Take the word 'Beginning', in the phrase 'In the beginning God created the Heavens and the Earth'
Is Augustine not just talking nonsense when he says that this word 'beginning' means 'the Son'?
At least the literalists try to use some sort of rationality in their arguments, rather than resort to the bizarre exegesis that Augustine came up with.
There actually were some theologians who dated the creation of the universe 15 billion years ago, based on his interpretation of Genesis.
It's not the way I would read it, but it's interesting.
In all seriousness -- given the amount of ink spilled over what to an outsider seems the trivial doctrinal spat of physical vs. spiritual resurrection, how comfortable (on a scale of 1 to 10) would any christian reader of this blog be when it came to chastising a "hyper-literal" reading of the texts which say Jesus was a real human being who was crucified and rose again, in whatever form?
Comfortable, not in the sense that you think such a reading is the most accurate account of what the authors thought, and not comfortable in the sense you believe that's what's likely to have happened. I mean, comfortable in the rest of your faith if you required as much interpretive elasticity in those reports as non-YECs need for Genesis.
This was a dealbreaker for me in my deconversion, but I'm genuinely interested in seeing if there's a range of views on this.
What's important here is not whether St.

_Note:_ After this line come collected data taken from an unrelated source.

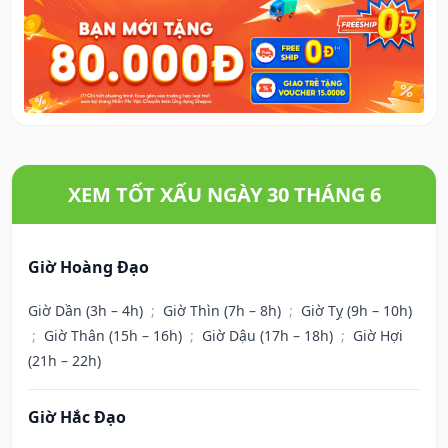
XEM TỐT XẤU NGÀY 30 THÁNG 6
Giờ Hoàng Đạo
Giờ Dần (3h – 4h)
;
Giờ Thìn (7h – 8h)
;
Giờ Tỵ (9h – 10h)
;
Giờ Thân (15h – 16h)
;
Giờ Dậu (17h – 18h)
;
Giờ Hợi
(21h – 22h)
Giờ Hắc Đạo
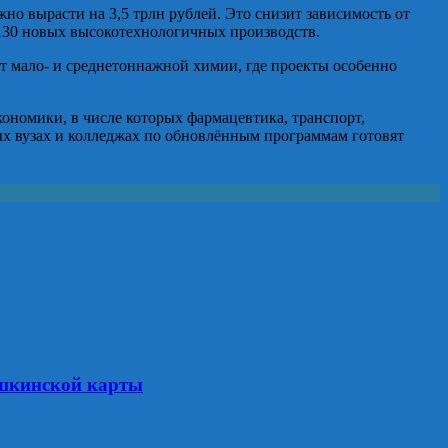
но вырасти на 3,5 трлн рублей. Это снизит зависимость от
 130 новых высокотехнологичных производств.
т мало- и среднетоннажной химии, где проекты особенно
ономики, в числе которых фармацевтика, транспорт,
ых вузах и колледжах по обновлённым программам готовят
Пушкинской карты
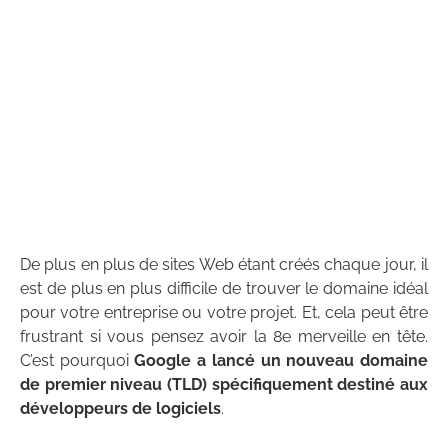
De plus en plus de sites Web étant créés chaque jour, il
est de plus en plus difficile de trouver le domaine idéal
pour votre entreprise ou votre projet. Et, cela peut être
frustrant si vous pensez avoir la 8e merveille en tête.
C’est pourquoi
Google a lancé un nouveau domaine
de premier niveau (TLD) spécifiquement destiné aux
développeurs de logiciels
.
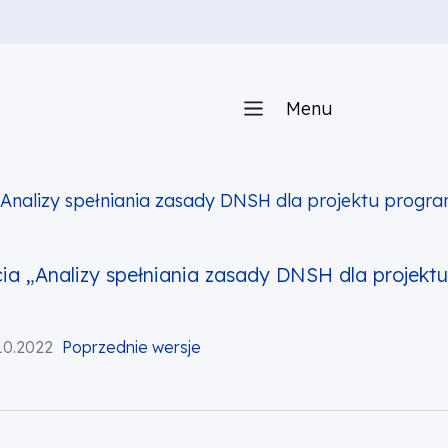
Menu
nalizy spełniania zasady DNSH dla projektu program
a „Analizy spełniania zasady DNSH dla projekt
10.2022
Poprzednie wersje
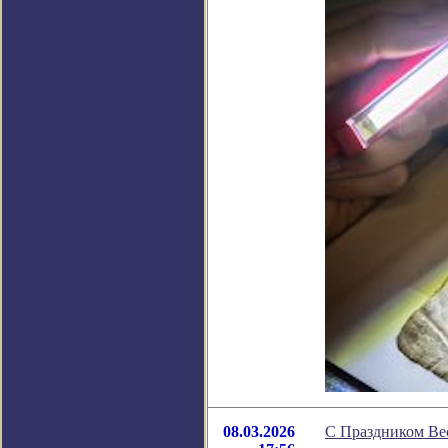
08.03.2026
С Праздником Ве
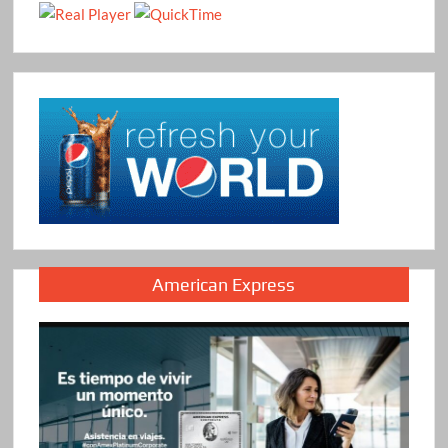
American Express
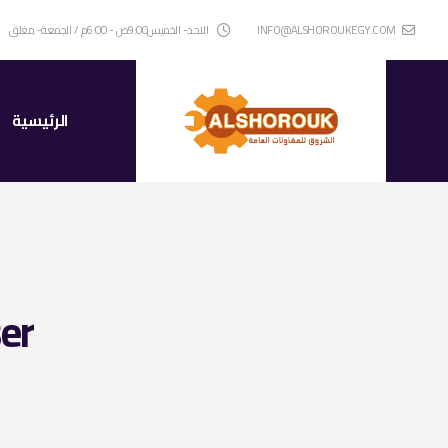
INFO@ALSHOROUKEGY.COM
الاحد- الخميس9:00ص - 6:00م / الجمعة- مغلق
الرئيسية
er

Augustine's individual view is correct or not, but whether he and other Fathers were "hyper-literalists." It's plain that at least some were not. Thus there is no patristic consensus on a literal reading of Genesis, and likewise there are no conciliar or official doctrinal pronouncements on it either.
So re: the question "Is opposition to literalism about the Genesis chronology a defensive reaction to Darwinian evolution?", the answer is no. As SE states, it's entirely possible to be an anti-Darwinian and an old-earther.